● **Your assignment**
With "Heiltätigkeit" as the search word, show every line of the material that has it.

╔══

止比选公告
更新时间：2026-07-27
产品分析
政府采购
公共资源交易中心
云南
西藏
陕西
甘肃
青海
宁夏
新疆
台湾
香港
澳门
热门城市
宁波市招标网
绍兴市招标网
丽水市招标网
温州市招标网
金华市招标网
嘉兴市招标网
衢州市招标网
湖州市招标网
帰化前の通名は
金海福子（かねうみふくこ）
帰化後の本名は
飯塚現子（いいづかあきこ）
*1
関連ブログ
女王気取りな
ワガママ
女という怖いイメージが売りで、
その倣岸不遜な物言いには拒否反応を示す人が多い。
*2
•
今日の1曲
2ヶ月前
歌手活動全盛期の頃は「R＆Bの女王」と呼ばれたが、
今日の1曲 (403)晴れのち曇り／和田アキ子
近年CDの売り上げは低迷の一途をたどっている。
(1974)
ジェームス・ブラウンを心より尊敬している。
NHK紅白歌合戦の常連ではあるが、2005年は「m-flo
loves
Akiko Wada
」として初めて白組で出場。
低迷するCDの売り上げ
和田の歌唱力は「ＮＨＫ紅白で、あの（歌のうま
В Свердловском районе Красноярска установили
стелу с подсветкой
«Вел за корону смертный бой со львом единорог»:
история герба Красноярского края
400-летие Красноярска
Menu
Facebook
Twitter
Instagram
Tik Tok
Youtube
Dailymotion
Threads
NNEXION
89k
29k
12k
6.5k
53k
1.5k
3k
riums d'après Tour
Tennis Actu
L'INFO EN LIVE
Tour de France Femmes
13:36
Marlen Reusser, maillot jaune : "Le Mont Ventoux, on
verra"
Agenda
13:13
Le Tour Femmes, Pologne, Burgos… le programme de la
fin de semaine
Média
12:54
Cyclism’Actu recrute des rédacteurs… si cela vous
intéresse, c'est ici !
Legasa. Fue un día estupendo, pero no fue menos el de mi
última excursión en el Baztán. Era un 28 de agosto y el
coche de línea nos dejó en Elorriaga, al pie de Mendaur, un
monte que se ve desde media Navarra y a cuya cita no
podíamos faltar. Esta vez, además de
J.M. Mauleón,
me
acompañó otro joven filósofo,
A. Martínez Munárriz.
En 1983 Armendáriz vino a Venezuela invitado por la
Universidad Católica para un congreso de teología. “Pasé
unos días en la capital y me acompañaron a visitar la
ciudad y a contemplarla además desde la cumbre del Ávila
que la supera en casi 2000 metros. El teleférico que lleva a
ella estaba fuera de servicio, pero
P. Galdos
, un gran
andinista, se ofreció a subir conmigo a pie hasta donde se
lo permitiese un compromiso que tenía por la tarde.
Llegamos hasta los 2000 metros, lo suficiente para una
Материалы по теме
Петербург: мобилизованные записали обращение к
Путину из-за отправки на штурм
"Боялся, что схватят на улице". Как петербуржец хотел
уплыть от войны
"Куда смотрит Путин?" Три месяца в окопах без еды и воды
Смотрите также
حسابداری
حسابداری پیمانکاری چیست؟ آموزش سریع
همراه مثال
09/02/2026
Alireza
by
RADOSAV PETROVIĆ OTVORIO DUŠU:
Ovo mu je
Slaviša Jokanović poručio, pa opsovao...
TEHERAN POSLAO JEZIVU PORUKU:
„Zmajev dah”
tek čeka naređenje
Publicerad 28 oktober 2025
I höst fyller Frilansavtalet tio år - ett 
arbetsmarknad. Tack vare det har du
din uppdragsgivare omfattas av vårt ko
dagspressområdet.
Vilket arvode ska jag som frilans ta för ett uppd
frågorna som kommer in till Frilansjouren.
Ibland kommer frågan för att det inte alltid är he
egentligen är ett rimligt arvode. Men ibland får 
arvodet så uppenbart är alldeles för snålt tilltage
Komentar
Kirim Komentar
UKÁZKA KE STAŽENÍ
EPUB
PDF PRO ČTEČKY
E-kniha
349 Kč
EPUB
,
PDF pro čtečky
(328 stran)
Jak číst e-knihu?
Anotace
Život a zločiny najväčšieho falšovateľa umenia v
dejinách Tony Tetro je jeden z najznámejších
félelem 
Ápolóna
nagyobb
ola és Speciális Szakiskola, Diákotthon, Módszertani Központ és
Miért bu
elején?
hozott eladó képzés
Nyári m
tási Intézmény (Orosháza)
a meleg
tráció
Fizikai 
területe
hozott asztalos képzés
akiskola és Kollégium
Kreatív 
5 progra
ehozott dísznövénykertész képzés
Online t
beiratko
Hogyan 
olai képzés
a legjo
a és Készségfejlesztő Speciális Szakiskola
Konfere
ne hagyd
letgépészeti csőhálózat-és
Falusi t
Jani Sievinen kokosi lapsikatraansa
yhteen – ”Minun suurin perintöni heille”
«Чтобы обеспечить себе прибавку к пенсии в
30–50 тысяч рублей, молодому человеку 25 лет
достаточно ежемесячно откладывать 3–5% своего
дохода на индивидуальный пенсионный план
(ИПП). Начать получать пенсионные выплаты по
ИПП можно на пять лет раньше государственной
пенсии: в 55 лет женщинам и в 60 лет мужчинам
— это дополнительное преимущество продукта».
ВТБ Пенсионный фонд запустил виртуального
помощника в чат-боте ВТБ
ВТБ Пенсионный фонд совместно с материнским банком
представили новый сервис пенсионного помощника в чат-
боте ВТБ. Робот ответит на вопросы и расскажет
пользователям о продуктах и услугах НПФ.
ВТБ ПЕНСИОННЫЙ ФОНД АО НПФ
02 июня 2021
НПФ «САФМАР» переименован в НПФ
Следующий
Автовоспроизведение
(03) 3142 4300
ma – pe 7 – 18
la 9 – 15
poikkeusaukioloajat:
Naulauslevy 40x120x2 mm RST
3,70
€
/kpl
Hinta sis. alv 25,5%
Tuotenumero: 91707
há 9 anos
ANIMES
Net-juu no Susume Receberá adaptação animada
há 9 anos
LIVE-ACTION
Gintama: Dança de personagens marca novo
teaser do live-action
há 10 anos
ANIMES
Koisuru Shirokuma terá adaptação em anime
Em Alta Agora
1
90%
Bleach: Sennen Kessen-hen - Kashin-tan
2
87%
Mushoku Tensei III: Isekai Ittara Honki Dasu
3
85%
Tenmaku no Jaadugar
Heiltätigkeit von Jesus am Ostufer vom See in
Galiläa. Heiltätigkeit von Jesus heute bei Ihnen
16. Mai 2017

╚══

● **Worked solution**
Heiltätigkeit von Jesus am Ostufer vom See in
Galiläa. Heiltätigkeit von Jesus heute bei Ihnen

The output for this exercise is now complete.